Quoting Darren Naish:
“The terrestrial stalking model: challenged!
However, if there’s one thing I’ve learnt about human nature, it’s that people will refuse to give up on poorly supported and even nonsense ideas, even when there’s strong or overwhelming evidence to the contrary. So there are still people supporting the idea of water-trawling azhdarchids and wading azhdarchids and so on. In recent months, two challenges to the terrestrial stalking hypothesis have appeared.
The first (I want to spend as little time as possible on this one) comes from the  indefatigable David Peters. Peters challenged our hypothesis by posting a comment at PLoS (that’s right, a 2013 comment on an article published in 2008.  Weird): he pointed to his own  highly suspect phylogenetic results to support the idea that azhdarchids descended from “petite” “micro-azhdarchids” that,  in his view, were most likely waders, and he also challenged the idea that azhdarchids look at all like ground hornbills. Mark and I responded (and then responded again, when he responded to our response): you can read the entire chain of correspondence here.”

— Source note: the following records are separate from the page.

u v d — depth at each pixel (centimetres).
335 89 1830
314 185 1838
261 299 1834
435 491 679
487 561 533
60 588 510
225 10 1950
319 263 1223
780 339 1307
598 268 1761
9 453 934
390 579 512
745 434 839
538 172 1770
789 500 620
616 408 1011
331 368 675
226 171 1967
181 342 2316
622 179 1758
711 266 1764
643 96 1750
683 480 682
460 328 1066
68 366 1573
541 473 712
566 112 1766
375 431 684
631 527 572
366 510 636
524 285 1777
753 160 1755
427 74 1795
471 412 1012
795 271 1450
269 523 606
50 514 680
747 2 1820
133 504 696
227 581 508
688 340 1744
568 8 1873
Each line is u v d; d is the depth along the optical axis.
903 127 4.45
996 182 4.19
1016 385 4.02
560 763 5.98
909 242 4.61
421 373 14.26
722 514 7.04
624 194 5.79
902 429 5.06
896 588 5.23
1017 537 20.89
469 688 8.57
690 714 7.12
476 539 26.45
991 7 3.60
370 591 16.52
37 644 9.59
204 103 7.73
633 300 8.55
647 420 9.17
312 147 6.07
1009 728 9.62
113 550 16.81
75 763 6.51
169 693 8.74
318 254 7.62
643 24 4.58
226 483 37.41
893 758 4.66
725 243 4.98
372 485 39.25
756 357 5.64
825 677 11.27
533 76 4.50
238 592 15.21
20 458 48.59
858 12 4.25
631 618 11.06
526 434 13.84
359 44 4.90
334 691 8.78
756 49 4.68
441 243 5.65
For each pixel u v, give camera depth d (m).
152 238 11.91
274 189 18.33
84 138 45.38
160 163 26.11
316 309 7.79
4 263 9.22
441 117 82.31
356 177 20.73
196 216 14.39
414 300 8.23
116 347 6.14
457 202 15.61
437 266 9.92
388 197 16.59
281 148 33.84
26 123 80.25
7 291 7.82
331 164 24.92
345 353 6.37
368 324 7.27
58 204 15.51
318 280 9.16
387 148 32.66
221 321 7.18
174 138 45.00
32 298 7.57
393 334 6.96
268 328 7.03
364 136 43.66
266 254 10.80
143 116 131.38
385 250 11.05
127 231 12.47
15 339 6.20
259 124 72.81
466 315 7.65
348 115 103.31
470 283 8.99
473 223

 First Naish bathes what follows with this degrading preamble.
 “indefatigable,” as if this pest just won’t go away.
 Why paint this as “weird”?
 “Highly suspect” is one way of pointing the finger when you have no evidence to the contrary.
 Naish’s attempt at isolation makes it seem that I am an outlier, yet the innumerable Crayssac ptero beach wading walking (what’s the difference when there is surf?) tracks were made by similar size and type pterosaurs.
I encourage you to read Naish’s comments and rejoinders with an eye toward his tone of disrespect and ridicule. If we’re just talking about facts and hypotheses, then there is no need to cast the other author in such a light. If a tenured professor had offered the same comments, I can’t see how Naish would adopt the same tone.
Let’s just get down to the animal and its behavior with due respect. After all, we’re talking about a pterosaur behavior that could go either way, or both! whether ankle deep in water or mud or on dust and vegetation.
Even so, it’s still important to bring up salient points when dealing with Science. That’s how we progress.
By trying to make the other person look bad, popular opinion can sometimes swing the other way. And Darren is too valuable a scientist to let that happen.